The PHC’s report contradicted the findings of the CMIT’s committee having the services of one of the country’s top physicians Prof Dr Faisal Masood, currently serving as acting VC of University of Health Sciences, and exonerated PIC of the charges of negligence and recommended proceedings against Dr Tooba Ashraf instead. The PHC’s act of shying away from fixing responsibility in matters of patients’ welfare on a mega hospitals such as PIC is only helping in deterioration in healthcare services in public sector hospitals, which eventually prompted Chief Justice of Pakistan to take suo motu of the below par state of healthcare delivery in public sector in the province.

“PHC’s report, however, falls short of recommending proceedings against Prof Faisal Masood for praising me for performing my role in thoroughly professional manner and holding PIC responsible for negligence, which impeded efforts to save life of the female prisoner,” it was observed in an application to PHC by Dr Tooba Ashraf, who went on to say that it meant to ridicule the judgment of Prof Faisal Masood and by extension of the CMIT committee and showed mala fide in making her a scapegoat just to save skin of the responsible from the PIC.

She took another plea that she had been held responsible without an autopsy report of the deceased conducted before or after exhumation of the body as per the rules and regulations of the PHC. She believed that there seemed to be a mala fide in PHC’s remark about disparity in echo, especially when it says the attending doctor is not being available in the country for discussion. She said that, in violation of the PHC law, she had not been informed before the decision to allow her to take another cardiac expert’s opinion in the case.
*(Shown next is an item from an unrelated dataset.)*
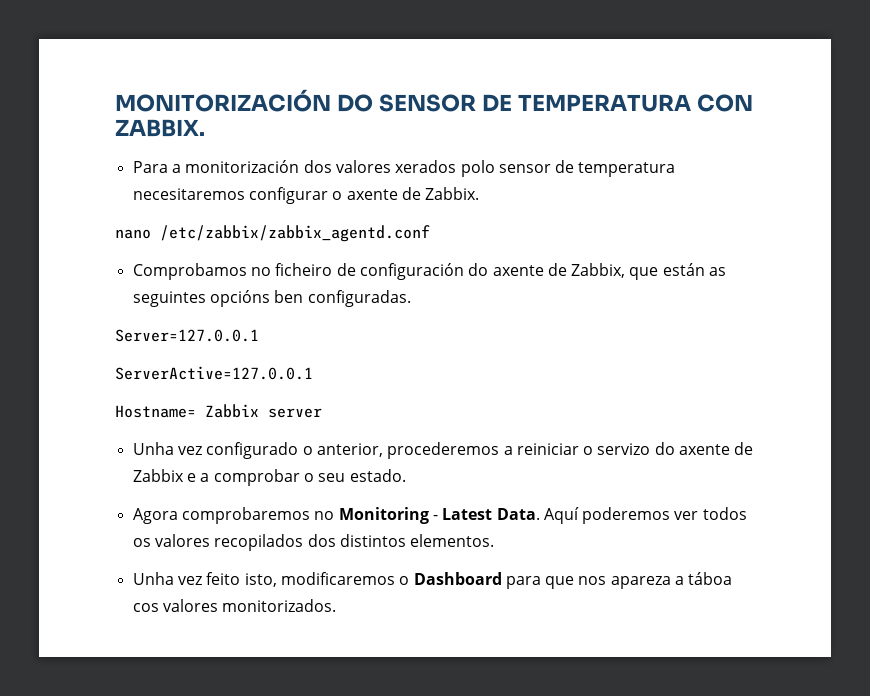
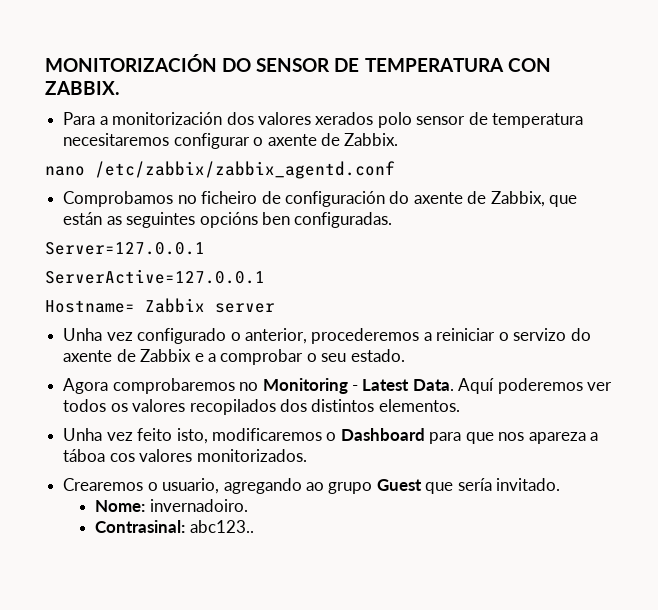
(337, 605) none -> [63,478,561,494] [95,499,248,512] [95,520,254,533] // Crearemos o usuario, agregando ao grupo Guest que sería invitado. // Nome: invernadoiro. // Contrasinal: abc123..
She mentioned that the circumstances prompted her to file an appeal before the district and sessions judge, but Legal & Complaint Management departments had been using delaying tactics to prolong the case on technical grounds i.e. taking leaves, pointing the matter as time-barred, creating legal hindrance. PHC’s counsel is avoiding defending its case through arguments on merit.

When contacted, PHC Director (Complaints) Prof Dr Riaz Tasneem said that PHC’s Board of Commissioners had given a collective decision and it didn’t have powers to review its decision, which can only be reviewed in the court of law, he told this correspondent.

When asked about the contradiction in the findings of CMIT and PHC’s reports in the case, he said that PHC conducted an inquiry much like in a judicial manner and, hence, the findings could differ. When asked about the aggrieved party’s accusation against PHC’s of mala fide in exonerating the responsible from PIC especially when CMIT’s complaint was against PIC and not her, he said that it was the petitioner’s version.